Yes, that's a known situation. Minconn should always leave some room
for health checks. When you have two haproxies, you might have to leave
at least 2 connections for the health checks. In practice, 1 should be
OK because they're supposed to be fast and it generally is not an issue
if one waits a little bit to get a connection slot.

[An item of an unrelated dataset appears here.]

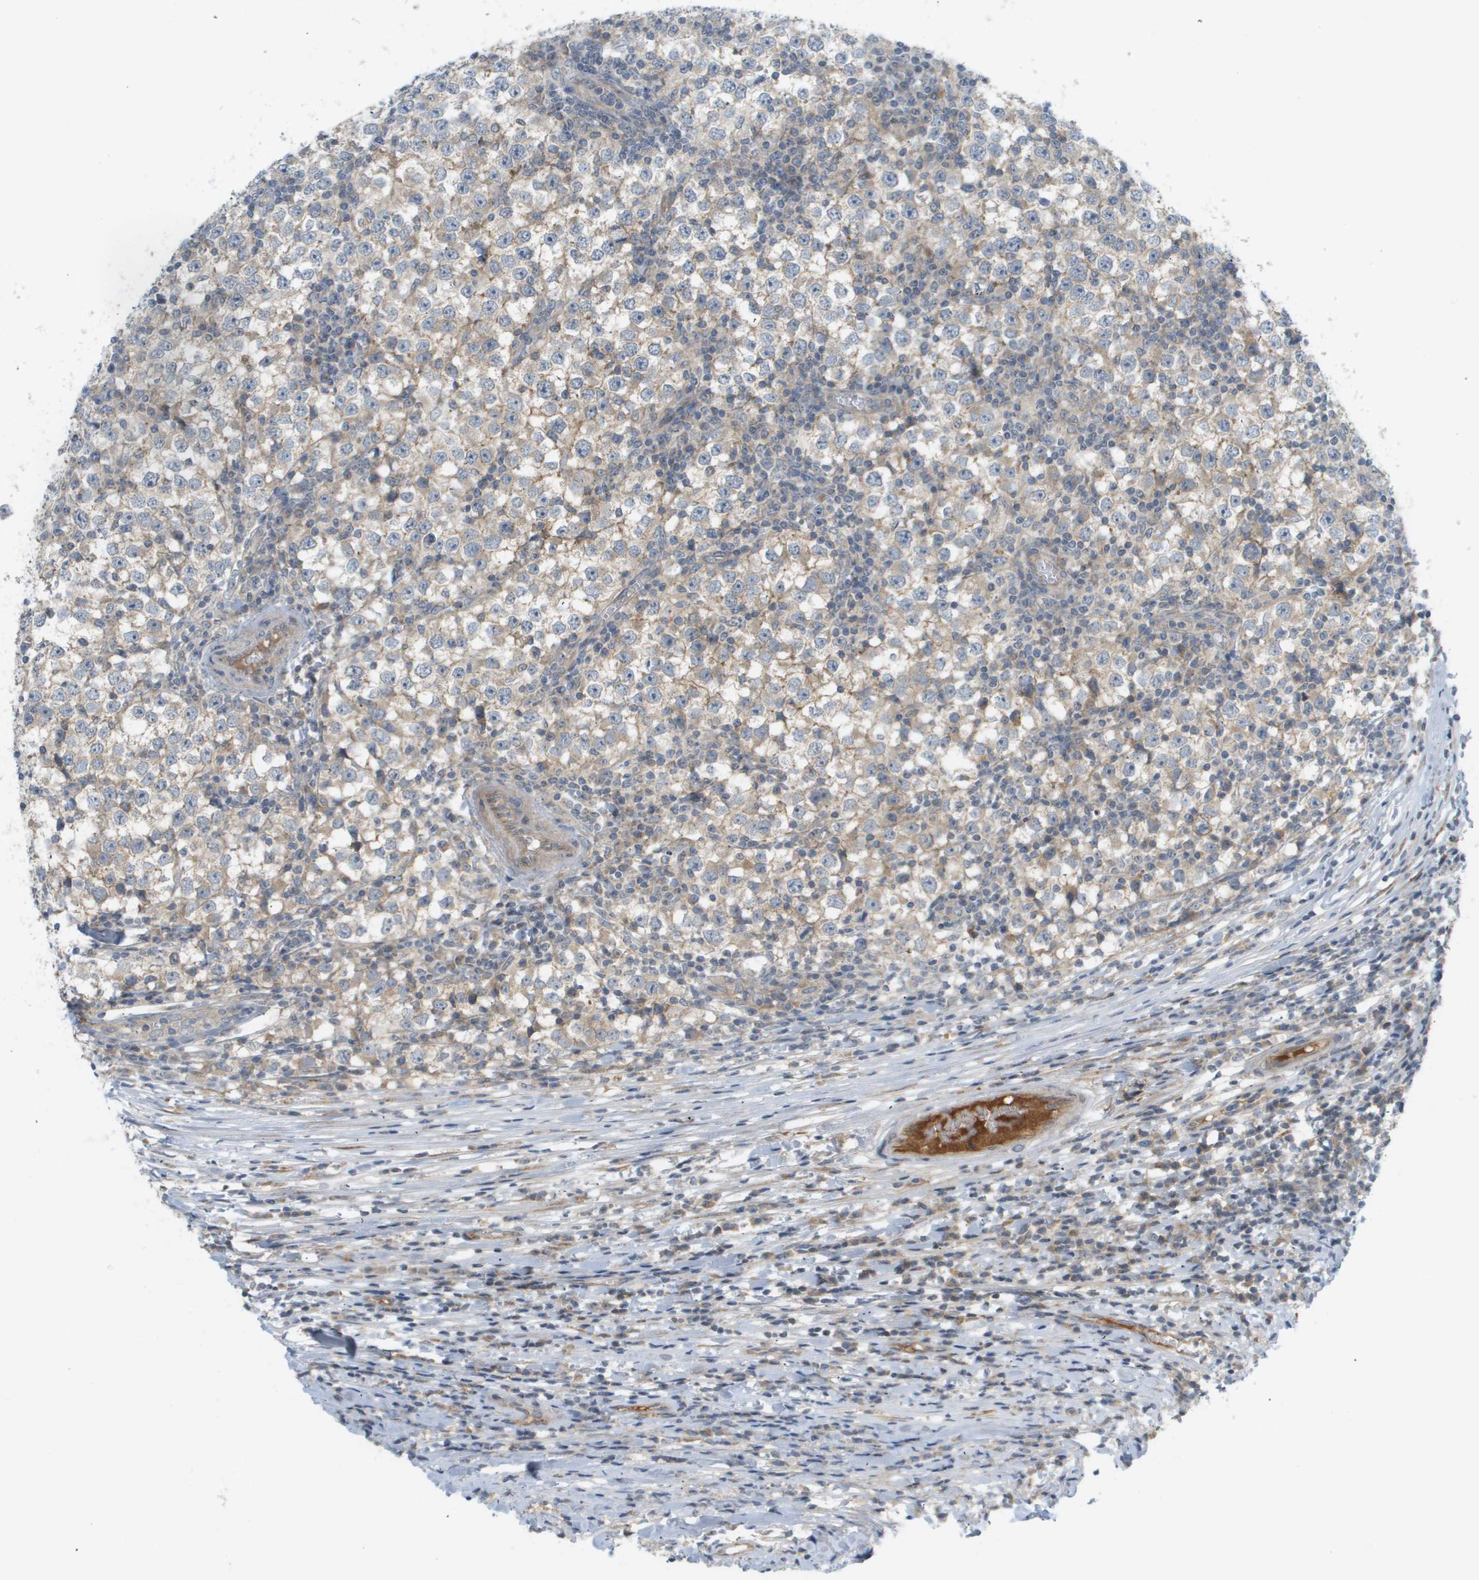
{"staining": {"intensity": "weak", "quantity": "25%-75%", "location": "cytoplasmic/membranous"}, "tissue": "testis cancer", "cell_type": "Tumor cells", "image_type": "cancer", "snomed": [{"axis": "morphology", "description": "Seminoma, NOS"}, {"axis": "topography", "description": "Testis"}], "caption": "Testis cancer (seminoma) stained for a protein reveals weak cytoplasmic/membranous positivity in tumor cells.", "gene": "PROC", "patient": {"sex": "male", "age": 65}}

This issue is sometimes encountered on mongrel servers where only one
connection at a time is possible. The usual workaround for this case
is to set a check timeout larger than what you consider a long request
should be.
Even if that can sound frustrating at first, you have to realize that
if the server is failing to respond to health checks, there is no way
to know whether it's too much busy or if it's dead. So there's nothing
wrong with the current approach. If you pointed your browser to the
server, you'd observe the same behaviour. If you think that you'd tell
the difference because you'd wait longer, then it means you should
adjust your check timeout.
(...)
> I know I can work around this by setting maxconn to one less than a server's
> maximum capacity (perhaps this would be a good idea for other reasons).
Yes that's the way to do it, and it will permit you to connect to the
server without passing through haproxy.
> I suspect I could work around this by using TCP status checks instead of HTTP
> status checks, though I haven't tried this as I like the flexibility HTTP
> health checks offer (like "disable-on-404").
You're right, but relying on TCP only will also not tell you when your
servers are really dead if they're just frozen.
> Is this behavior a bug or a feature? Intuitively I would have expected the
> HTTP health checks to respect maxconn limits, but perhaps there was a
> conscious decision to not do so (for instance, maybe it was considered
> unacceptable for a server's health to be unknown when it is fully loaded).
We have a task on the TODO list to make health checks pass through the queue
and respect the maxconn too. This is especially important for mongrel. But
still, doing so does not cover the situation where you have multiple LBs or
when you need to check the server by yourself.
Regards,
Willy